Credit card companies face similar challenges, and are pursuing similar strategies. As noted in a recent article on The Conversation by Jungwoo Ryoo, Associate Professor of Information Sciences and Technology at Pennsylvania State University, “Americans used credit cards to pay for 26.2 billion purchases in 2012. The estimated loss due to unauthorized transactions that year was US $6.1 billion.” Ryoo goes on to note that because the federal Fair Credit Billing Act limits the maximum liability of a credit card owner to $50 for unauthorized transactions, credit card companies are responsible for the balance. So needless to say, these companies have a pressing need to prevent fraud at every opportunity. They are now doing so by employing Machine Learning algorithms that can assign fraud probability scores in real time to vast amounts of transactions, drawing on real-time analysis of equally vast amounts of data.
Similar initiatives are ongoing in the field of Enterprise Security, where companies are using increasingly sophisticated behavioral analytics tools to prevent security breaches. Karl Motey, writing recently on his BitNavi blog, says “companies today are developing tools that incorporate 5 key technologies.” He defines this as follows:
- Data analytics: machine learning and statistical analysis is increasingly being incorporated into the latest tools
- Data integration: some of the latest tools enable the detection and analysis of both structured and unstructured data
- Data presentation/visualization: trend analysis and other presentation tools are being introduced as visual tools for the end user
- Source system analysis: can be deployed on premise or could be cloud-based, with emphasis on the vendor’s knowledge of the source systems (e.g. SIEM or DLP)

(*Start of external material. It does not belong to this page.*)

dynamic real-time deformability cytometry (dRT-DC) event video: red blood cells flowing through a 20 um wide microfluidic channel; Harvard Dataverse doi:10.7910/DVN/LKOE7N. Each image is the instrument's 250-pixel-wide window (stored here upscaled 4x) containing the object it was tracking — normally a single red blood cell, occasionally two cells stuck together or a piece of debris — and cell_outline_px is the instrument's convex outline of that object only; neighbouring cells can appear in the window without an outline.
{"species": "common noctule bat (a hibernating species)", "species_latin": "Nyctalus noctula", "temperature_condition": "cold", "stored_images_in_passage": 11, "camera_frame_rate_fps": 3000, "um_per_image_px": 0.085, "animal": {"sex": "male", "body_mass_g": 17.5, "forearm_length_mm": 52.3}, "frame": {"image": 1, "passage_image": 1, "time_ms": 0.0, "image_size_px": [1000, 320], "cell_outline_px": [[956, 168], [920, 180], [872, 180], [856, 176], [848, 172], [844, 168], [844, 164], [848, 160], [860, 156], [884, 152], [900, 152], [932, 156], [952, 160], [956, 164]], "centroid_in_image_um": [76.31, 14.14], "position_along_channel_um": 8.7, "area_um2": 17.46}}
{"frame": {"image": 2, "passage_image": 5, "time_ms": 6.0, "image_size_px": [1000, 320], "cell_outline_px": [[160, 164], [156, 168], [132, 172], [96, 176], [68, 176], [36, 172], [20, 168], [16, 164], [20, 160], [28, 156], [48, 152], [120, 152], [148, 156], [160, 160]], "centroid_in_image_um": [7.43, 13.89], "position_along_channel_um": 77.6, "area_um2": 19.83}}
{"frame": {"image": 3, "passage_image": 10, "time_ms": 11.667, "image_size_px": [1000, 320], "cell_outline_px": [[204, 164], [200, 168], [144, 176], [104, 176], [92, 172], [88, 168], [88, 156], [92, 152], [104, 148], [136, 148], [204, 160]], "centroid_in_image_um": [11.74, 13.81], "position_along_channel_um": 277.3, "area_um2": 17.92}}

- Service delivery method: either on premise or cloud-based, many vendors require the installation of an appliance into the company network
A recent article on the Hewlett Packard Enterprise blog nicely sums up the brave new world of Machine Learning’s burgeoning impact on Enterprise Security:
“Without development of the existing Big Data analytics stack over the last several years, this degree of automation would likely not have been possible. Coupled with these innovations in data ingestion, transformation, and analysis are several more recent developments in monitoring and automation. Combined with the power of machine learning algorithms (many of which aren’t fundamentally new but have been tailored to suit different needs) it’s finally time for true application security, unmanaged and automated, to emerge for companies of all sizes.”
As these examples make clear, Machine Learning really IS nearly everywhere. It informs everything from how we entertain ourselves, to how we heal ourselves, to how we protect ourselves. What is encouraging in all of this, is the depth of concern for the human condition. Whether it’s something as pleasurable as movie watching, or as serious as healthcare, the motivating agenda is the same—how can we improve things for people? There is a flip side to this of course. “The Ethics of Artificial Intelligence” is a topic currently igniting tremendous passions throughout the field, and there are justifiable concerns being raised.
But, as teachers of Machine Learning, we know firsthand that the collective hearts of our students are in the right place. And as they are the Machine Learning Engineers of the future, we are confident that the technology is in safe hands!
Look around you, can you see an example of Machine Learning in action?